Hapalotremus martinorum

Scientific classification
- Domain: Eukaryota
- Kingdom: Animalia
- Phylum: Arthropoda
- Subphylum: Chelicerata
- Class: Arachnida
- Order: Araneae
- Infraorder: Mygalomorphae
- Family: Theraphosidae
- Genus: Hapalotremus
- Species: H. martinorum
- Binomial name: Hapalotremus martinorum Cavallo & Ferretti, 2015

= Hapalotremus martinorum =

- Authority: Cavallo & Ferretti, 2015

Species of spider

Hapalotremus martinorum is a species of tarantula in the subfamily Theraphosinae native to the High Yungas of Salta province, Argentina.
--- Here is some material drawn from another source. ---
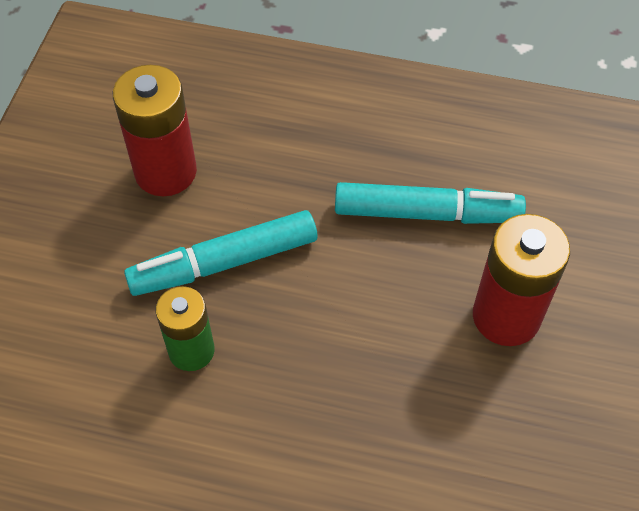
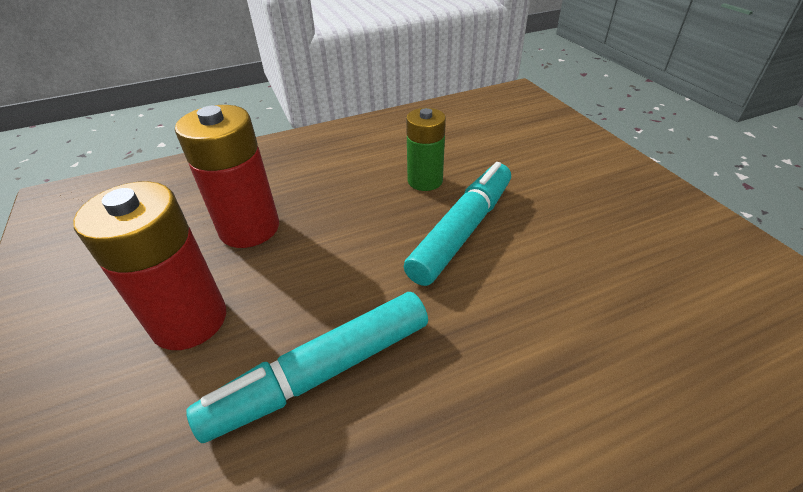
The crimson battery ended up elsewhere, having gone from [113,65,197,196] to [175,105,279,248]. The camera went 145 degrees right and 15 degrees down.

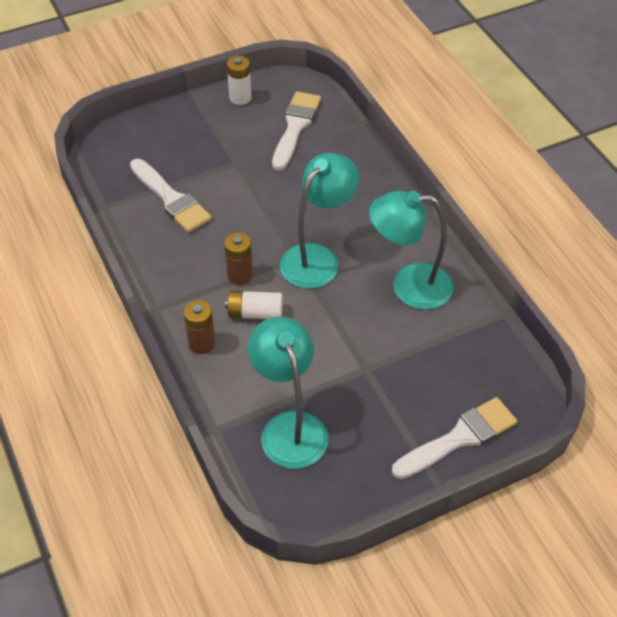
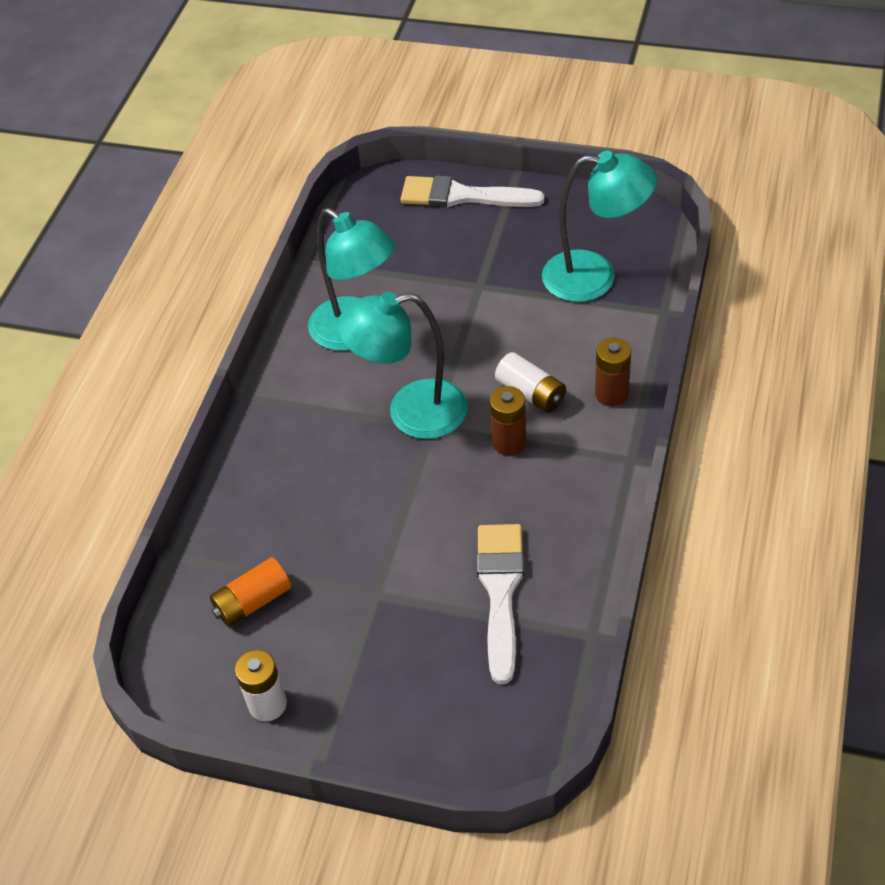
Where the white paintbrush stood at [272,91,321,170], the orange-coloured battery came to stand at [210,557,291,627]. The teal reading lamp at [248,317,328,469] ended up facing another way, 105 degrees counterclockwise from before. The camera went 135 degrees left and 0 degrees up.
It was first described in a 2015 publication by Patricio E. Cavallo and Nelson Ferretti.

== Characteristics ==
Hapalotremus martinorum differs from all other congeners by the colour pattern of live specimens. Males differ in the male palpal bulb morphology, with thickened and less curved embolus having a blunt sub-apical keel and less-developed apical keel. Females differ in the shape of the spermathecae, with the lateral bases more pronounced than the superiors and the upper edge more rounded. Specimens inhabit short burrows or crevices under stones in high cloud forests.